This would be an interesting project to teach yourself machine learning/neural networks, but you may be underestimating its difficulty. You don't want it to turn off the system whenever you say "sheep" or "sleet" or "steep" (or it picks up speech from the TV). "Alexa" was not chosen at random -- that long sibilance in "ksssa" is intentionally distinctive in the upper frequencies. And Alexa exists only to signal the start of a new sampling event -- working on continuous speech is a whole extra problem.
Typically, you put the speech sample through an FFT to get a spectral image, standardise against the peak volume, and sample it at carefully chosen frequencies. Computers can't deal with raw wave-forms unless they are reasonably normalised first.
You then need many examples of each word or phrase, and also of sounds outside its required training scope: if it does not have a training category of "none of the above", it will guess at the "nearest". Consider how useless some spelling correction lists are, even when they start from text input.

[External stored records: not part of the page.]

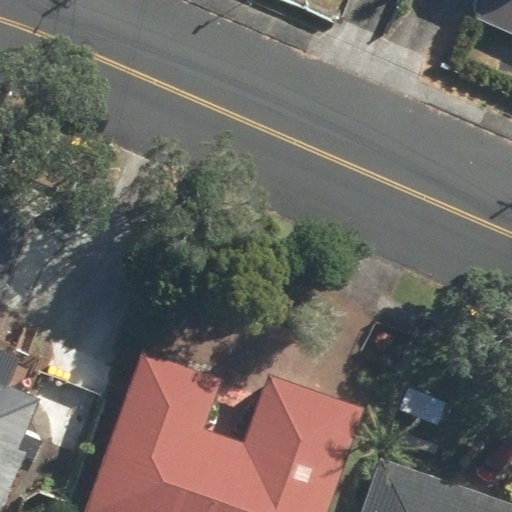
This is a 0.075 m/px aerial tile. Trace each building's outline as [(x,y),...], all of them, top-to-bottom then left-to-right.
[(511,0),(482,0),(474,20),(511,36),(511,0)] [(0,284),(35,204),(0,189),(0,284)] [(142,342),(85,511),(323,511),(362,397),(266,365),(243,434),(204,421),(222,369),(142,342)] [(41,389),(0,371),(0,509),(31,440),(21,436),(41,389)] [(511,511),(511,498),(378,451),(356,511),(511,511)]
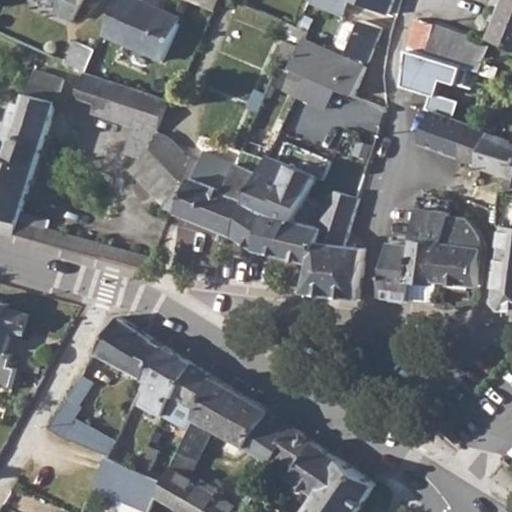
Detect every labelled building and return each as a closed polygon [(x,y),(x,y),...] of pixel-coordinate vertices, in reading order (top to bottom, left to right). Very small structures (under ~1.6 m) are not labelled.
[(117,0),(103,32),(162,58),(178,22),(138,4),(140,0),(117,0)] [(193,0),(213,10),(217,0),(193,0)] [(312,0),(312,1),(345,15),(350,0),(312,0)] [(355,0),(387,14),(393,0),(355,0)] [(511,0),(503,0),(489,38),(511,46),(511,0)] [(409,41),(409,46),(468,69),(476,72),(486,47),(435,27),(435,23),(416,17),(409,41)] [(281,19),(275,36),(286,40),(286,39),(303,45),(306,38),(308,30),(300,27),(281,19)] [(296,63),(294,66),(309,73),(336,85),(356,95),(367,65),(363,64),(366,59),(370,61),(382,27),(364,19),(361,24),(350,20),(346,22),(339,39),(341,44),(352,48),(350,52),(353,54),(352,58),(306,38),(303,45),(296,63)] [(75,26),(61,56),(86,68),(91,58),(100,37),(75,26)] [(286,40),(279,57),(296,63),(303,45),(286,39),(286,40)] [(468,69),(409,46),(406,83),(433,93),(427,107),(432,109),(452,117),(458,101),(437,93),(442,78),(463,84),(468,69)] [(294,66),(285,90),(298,97),(309,73),(294,66)] [(0,228),(148,269),(154,255),(91,239),(45,226),(47,218),(23,211),(64,78),(35,69),(16,128),(6,126),(0,143),(0,228)] [(104,75),(87,69),(80,89),(84,96),(97,99),(104,75)] [(309,73),(298,97),(324,109),(329,101),(336,85),(309,73)] [(169,98),(104,75),(97,99),(93,113),(134,128),(127,150),(145,156),(150,148),(160,129),(169,98)] [(363,98),(354,119),(380,130),(387,108),(363,98)] [(432,109),(420,143),(455,156),(467,123),(452,117),(432,109)] [(467,123),(455,156),(479,165),(491,132),(467,123)] [(155,139),(150,148),(182,181),(168,205),(174,208),(220,228),(236,188),(230,185),(238,163),(206,149),(200,161),(193,157),(170,133),(160,129),(155,139)] [(491,132),(479,165),(511,178),(506,195),(511,196),(511,139),(491,132)] [(269,157),(236,235),(258,250),(272,212),(292,174),(296,165),(305,148),(290,139),(280,157),(271,152),(271,153),(269,157)] [(236,188),(220,228),(236,235),(269,157),(245,146),(238,163),(230,185),(236,188)] [(145,156),(132,171),(168,205),(182,181),(150,148),(145,156)] [(272,212),(258,250),(285,257),(294,220),(328,159),(305,148),(296,165),(292,174),(272,212)] [(294,220),(285,257),(313,264),(317,241),(347,245),(359,197),(331,190),(321,222),(324,223),(323,227),(309,224),(294,220)] [(506,228),(499,288),(498,302),(503,307),(511,307),(511,196),(506,195),(503,222),(506,227),(506,228)] [(434,211),(418,209),(415,237),(414,243),(409,280),(412,280),(410,301),(436,304),(438,283),(439,281),(442,247),(446,246),(450,214),(434,211)] [(442,247),(439,281),(481,287),(487,237),(468,216),(450,214),(446,246),(442,247)] [(317,241),(313,264),(308,291),(332,295),(360,299),(365,260),(363,259),(365,247),(347,245),(317,241)] [(412,280),(409,280),(414,243),(390,241),(387,263),(384,262),(380,298),(410,301),(412,280)] [(0,385),(12,389),(18,368),(10,366),(13,354),(7,353),(13,330),(25,333),(30,314),(9,308),(10,302),(0,299),(0,385)] [(114,329),(98,352),(146,378),(167,347),(121,319),(118,324),(114,329)] [(150,392),(144,403),(165,416),(174,396),(197,365),(167,347),(146,378),(155,384),(150,392)] [(197,365),(174,396),(200,412),(217,377),(197,365)] [(33,370),(23,390),(34,396),(45,376),(33,370)] [(84,375),(78,383),(87,389),(90,385),(92,380),(84,375)] [(272,411),(217,377),(200,412),(179,455),(166,481),(158,498),(183,511),(243,511),(248,504),(254,494),(266,477),(264,476),(269,469),(272,465),(297,426),(284,418),(272,411)] [(70,397),(50,430),(59,434),(61,436),(72,441),(73,439),(111,457),(118,441),(106,434),(77,417),(84,405),(82,405),(70,397)] [(297,426),(272,465),(292,477),(317,441),(297,426)] [(317,441),(292,477),(313,490),(319,494),(341,458),(317,441)] [(111,457),(97,489),(126,501),(151,511),(152,511),(154,507),(158,498),(166,481),(148,473),(140,470),(111,457)] [(314,500),(306,511),(356,511),(375,483),(341,458),(319,494),(313,490),(308,496),(314,500)] [(151,511),(126,501),(120,511),(151,511)]
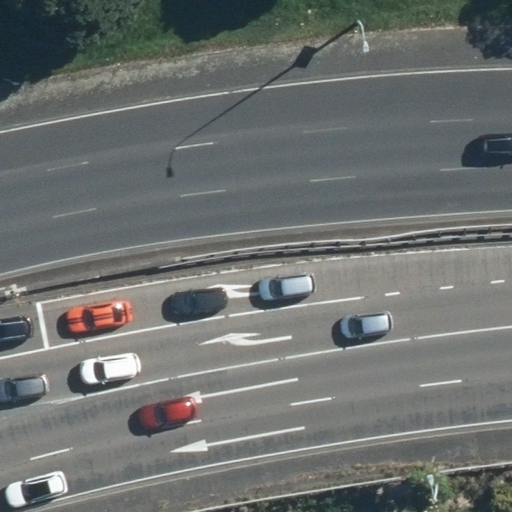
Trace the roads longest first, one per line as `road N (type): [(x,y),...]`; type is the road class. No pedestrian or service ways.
road 1 (primary): [(511,368),(257,410),(0,475)]
road 2 (secondary): [(511,296),(427,299),(0,356)]
road 3 (primary): [(28,190),(172,163),(511,125)]
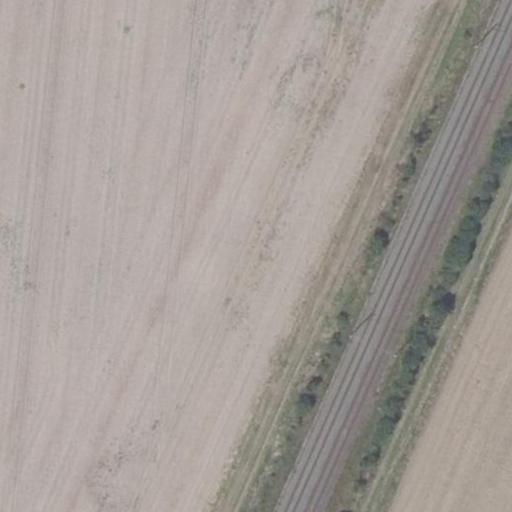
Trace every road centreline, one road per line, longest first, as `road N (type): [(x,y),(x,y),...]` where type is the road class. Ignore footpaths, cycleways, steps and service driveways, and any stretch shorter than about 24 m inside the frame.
road 1 (track): [(227,511),(453,0)]
road 2 (track): [(365,511),(511,180)]
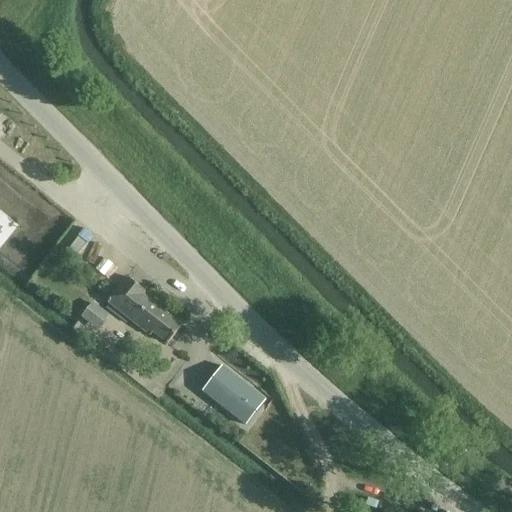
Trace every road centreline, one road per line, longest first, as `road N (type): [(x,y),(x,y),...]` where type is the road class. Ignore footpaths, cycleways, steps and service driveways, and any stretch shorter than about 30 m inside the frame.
road 1 (unclassified): [(470,511),(262,336),(0,68)]
road 2 (track): [(0,285),(296,511)]
road 3 (track): [(285,357),(288,382),(333,483)]
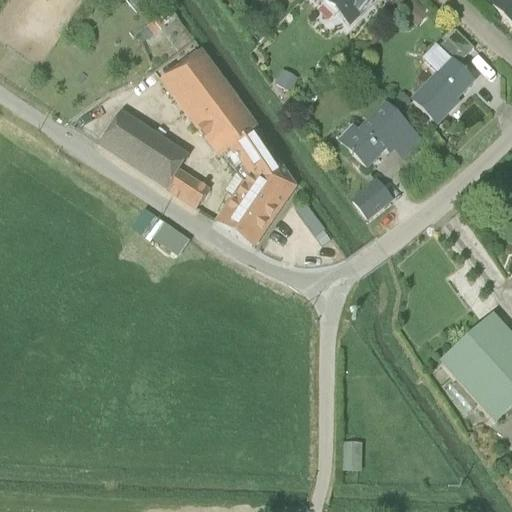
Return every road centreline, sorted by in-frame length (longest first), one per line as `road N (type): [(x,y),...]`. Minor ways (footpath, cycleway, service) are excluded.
road 1 (residential): [(0,97),(183,223),(328,298)]
road 2 (unclassified): [(328,298),(511,134)]
road 3 (unclassified): [(315,511),(325,461),(328,298)]
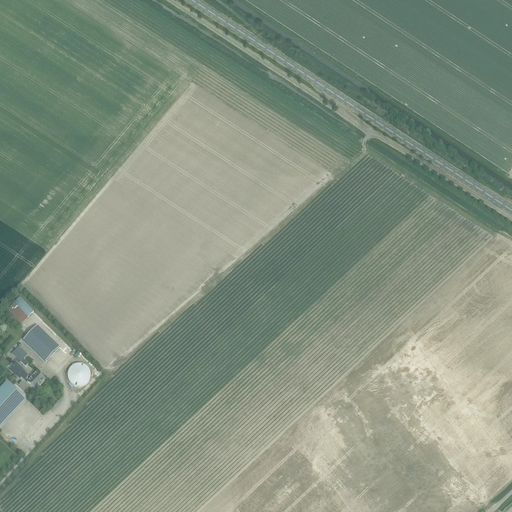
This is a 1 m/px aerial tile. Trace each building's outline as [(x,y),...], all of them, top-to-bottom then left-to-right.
[(19,296),(5,311),(21,327),(35,312),(19,296)] [(37,327),(24,340),(46,361),(47,361),(61,346),(39,325),(37,327)] [(23,359),(24,358),(27,355),(19,347),(12,354),(25,367),(28,364),(23,359)] [(17,365),(11,370),(18,376),(19,375),(22,377),(25,381),(27,379),(29,377),(25,373),(25,372),(24,371),(23,371),(17,365)] [(71,385),(74,387),(77,388),(81,388),(84,387),(87,385),(89,382),(90,379),(90,376),(89,373),(88,370),(85,367),(82,366),(79,365),(76,366),(73,367),(71,369),(69,371),(68,374),(67,377),(68,380),(69,383),(71,385)] [(27,383),(35,390),(45,380),(37,372),(33,377),(32,376),(30,377),(31,378),(29,381),(27,383)] [(7,382),(0,389),(0,422),(23,398),(7,382)] [(13,422),(12,423),(11,421),(4,426),(8,432),(16,426),(13,422)]
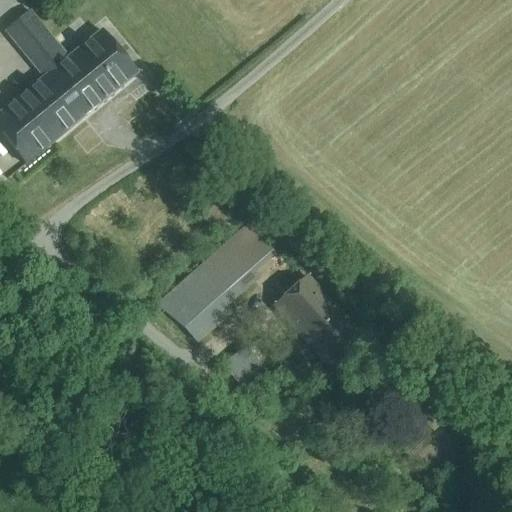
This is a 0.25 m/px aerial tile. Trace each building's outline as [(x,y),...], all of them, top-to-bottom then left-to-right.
[(17,0),(0,0),(0,17),(19,2),(17,0)] [(66,60),(28,14),(12,27),(49,74),(66,60)] [(49,74),(12,27),(4,34),(41,81),(49,74)] [(101,32),(66,60),(102,104),(136,76),(101,32)] [(41,81),(0,114),(0,137),(25,168),(102,104),(66,60),(49,74),(41,81)] [(248,224),(170,294),(207,334),(230,313),(220,301),(274,253),(248,224)] [(306,276),(275,304),(307,340),(339,312),(306,276)] [(207,334),(170,294),(157,305),(190,334),(197,342),(207,334)] [(339,312),(307,340),(332,368),(364,340),(339,312)] [(246,346),(223,366),(240,386),(263,366),(246,346)] [(389,438),(364,412),(352,424),(377,449),(389,438)] [(400,458),(386,444),(377,453),(390,467),(400,458)]
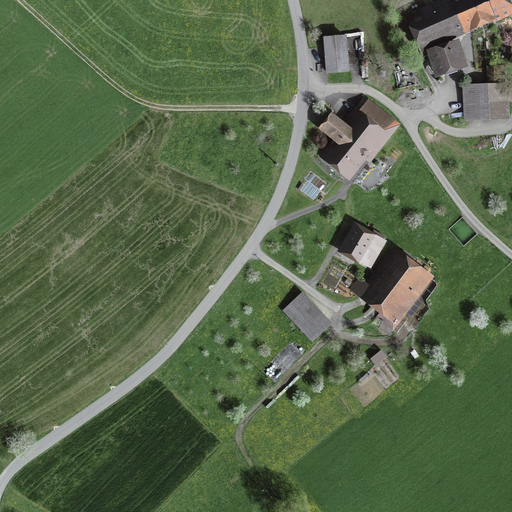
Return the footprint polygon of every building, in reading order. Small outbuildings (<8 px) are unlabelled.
[(448,0),(409,17),(420,43),(490,14),(492,18),(501,15),(509,11),(504,0),(448,0)] [(501,15),(507,25),(511,21),(511,15),(509,11),(501,15)] [(345,37),(324,39),(327,73),(348,71),(345,37)] [(456,44),(429,53),(437,75),(464,66),(456,44)] [(505,67),(488,67),(489,88),(466,89),(467,117),(507,115),(505,67)] [(336,144),(324,158),(346,177),(392,124),(370,104),(347,130),(331,116),(320,130),(336,144)] [(356,227),(342,250),(367,265),(381,241),(356,227)] [(361,277),(352,290),(398,324),(421,293),(427,297),(436,284),(395,254),(372,285),(361,277)] [(302,299),(288,311),(311,337),(324,325),(302,299)]
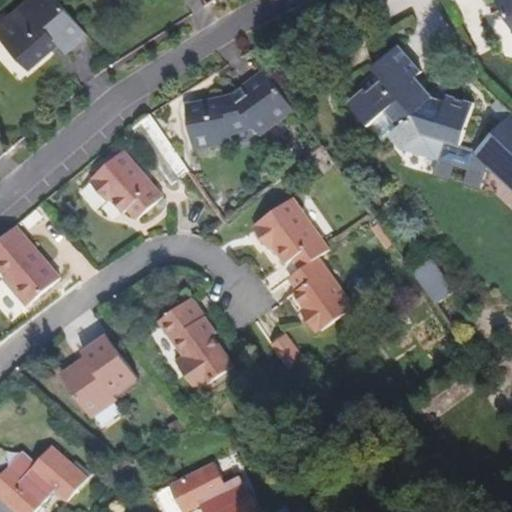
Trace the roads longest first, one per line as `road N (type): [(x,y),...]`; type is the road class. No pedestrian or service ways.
road 1 (residential): [(0,204),(219,32),(284,0)]
road 2 (residential): [(243,294),(213,263),(169,252),(114,279),(0,367)]
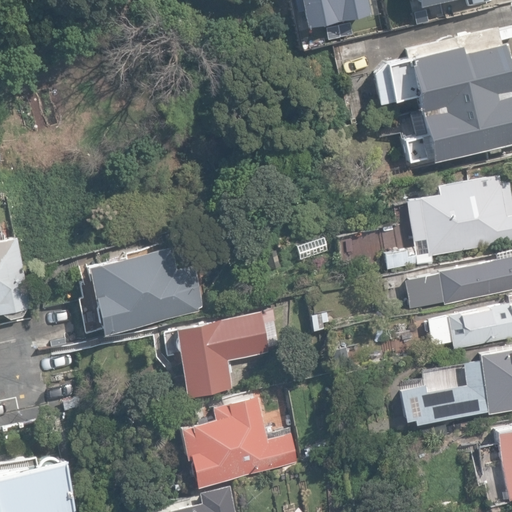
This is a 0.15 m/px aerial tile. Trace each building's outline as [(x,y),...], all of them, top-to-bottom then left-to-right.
[(367,0),(302,0),(308,28),(371,15),(367,0)] [(416,109),(509,86),(494,23),(402,44),(404,55),(382,59),(372,68),(373,71),(371,72),(377,101),(413,91),(416,109)] [(511,137),(511,96),(509,86),(416,109),(420,129),(399,136),(404,157),(427,154),(427,156),(511,137)] [(382,249),(386,267),(431,258),(430,253),(511,236),(511,208),(505,176),(470,183),(468,174),(432,181),(434,189),(402,196),(412,243),(382,249)] [(0,311),(7,317),(20,314),(25,305),(28,305),(13,234),(0,236),(0,311)] [(82,262),(99,330),(202,305),(192,264),(174,268),(168,241),(82,262)] [(511,246),(492,250),(493,255),(435,267),(436,270),(404,277),(410,307),(442,300),(442,302),(511,287),(511,246)] [(450,337),(451,345),(511,332),(511,290),(507,291),(509,297),(444,311),(444,313),(427,317),(432,341),(450,337)] [(171,323),(184,394),(230,386),(225,356),(267,349),(266,346),(278,343),(272,308),(259,311),(259,308),(171,323)] [(311,328),(322,327),(322,321),(327,320),(325,310),(309,313),(311,328)] [(36,345),(42,376),(91,367),(86,335),(36,345)] [(337,346),(340,362),(360,359),(357,342),(337,346)] [(511,343),(474,350),(475,356),(458,359),(458,362),(420,368),(422,382),(397,386),(403,417),(412,416),(413,420),(485,408),(485,412),(511,407),(511,343)] [(186,456),(193,484),(296,461),(289,431),(265,436),(255,393),(209,404),(212,416),(176,424),(183,457),(186,456)] [(485,488),(489,509),(508,506),(507,498),(511,497),(511,420),(506,422),(506,425),(492,428),(504,484),(485,488)] [(73,511),(60,455),(0,468),(0,511),(73,511)] [(233,511),(227,483),(196,489),(198,498),(162,506),(163,511),(233,511)]
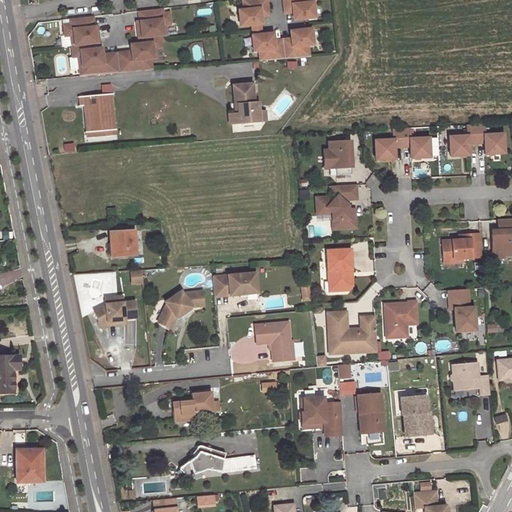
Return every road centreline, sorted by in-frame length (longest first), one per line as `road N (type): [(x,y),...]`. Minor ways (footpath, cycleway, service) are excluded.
road 1 (secondary): [(74,380),(26,134)]
road 2 (residential): [(399,269),(397,208),(404,197),(511,192)]
road 3 (residential): [(74,380),(225,365)]
road 4 (residential): [(358,476),(482,463)]
road 5 (secondary): [(26,134),(3,12)]
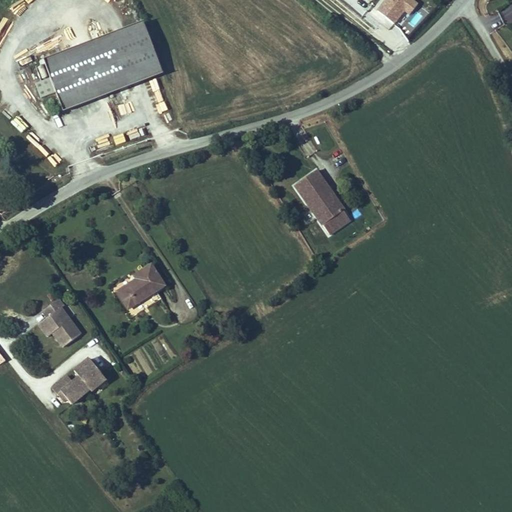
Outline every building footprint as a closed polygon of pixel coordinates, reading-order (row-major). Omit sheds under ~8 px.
[(152,29),(121,41),(139,91),(171,79),(152,29)] [(52,67),(59,85),(44,90),(49,104),(64,99),(71,117),(125,96),(139,91),(121,41),(79,57),(52,67)] [(162,91),(152,94),(158,114),(168,111),(162,91)] [(312,203),(334,187),(326,177),(304,193),(312,203)] [(361,223),(334,187),(312,203),(339,239),(361,223)] [(296,192),(289,197),(293,203),(301,198),(296,192)] [(336,242),(330,233),(323,238),(326,243),(325,244),(327,248),(336,242)] [(132,314),(170,292),(157,270),(140,279),(143,285),(122,297),(132,314)] [(75,352),(93,339),(73,314),(77,311),(71,302),(60,310),(65,317),(58,322),(49,329),(59,341),(64,338),(75,352)] [(53,315),(58,322),(65,317),(60,310),(53,315)] [(0,349),(0,371),(1,373),(13,366),(0,349)] [(114,386),(97,365),(82,378),(87,384),(82,389),(76,383),(61,395),(66,402),(70,399),(75,405),(80,411),(97,397),(98,399),(114,386)] [(70,399),(66,402),(71,408),(75,405),(70,399)]
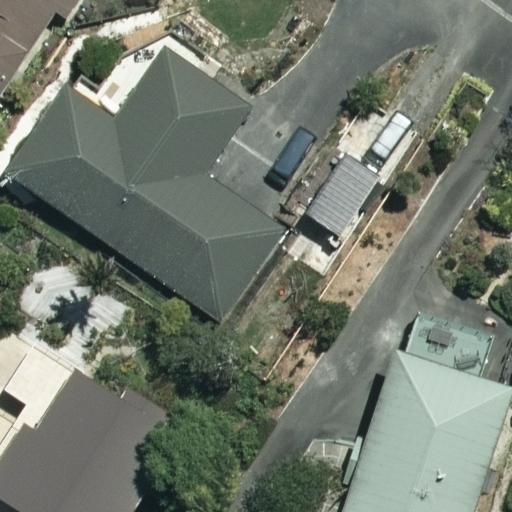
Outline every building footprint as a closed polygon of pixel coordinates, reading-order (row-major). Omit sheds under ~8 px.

It would be far easier to train something only for your own voice. Commercial systems also need to filter out regional accents, voice tones (e.g. male/female), and background noise (including non-linear microphone response).
Even when you can say "sleep" and have the app come up with something like "cmd 19: 72% match: sleep", you have to use that as a kind of menu entry to issue whatever command or service is required to implement the corresponding action.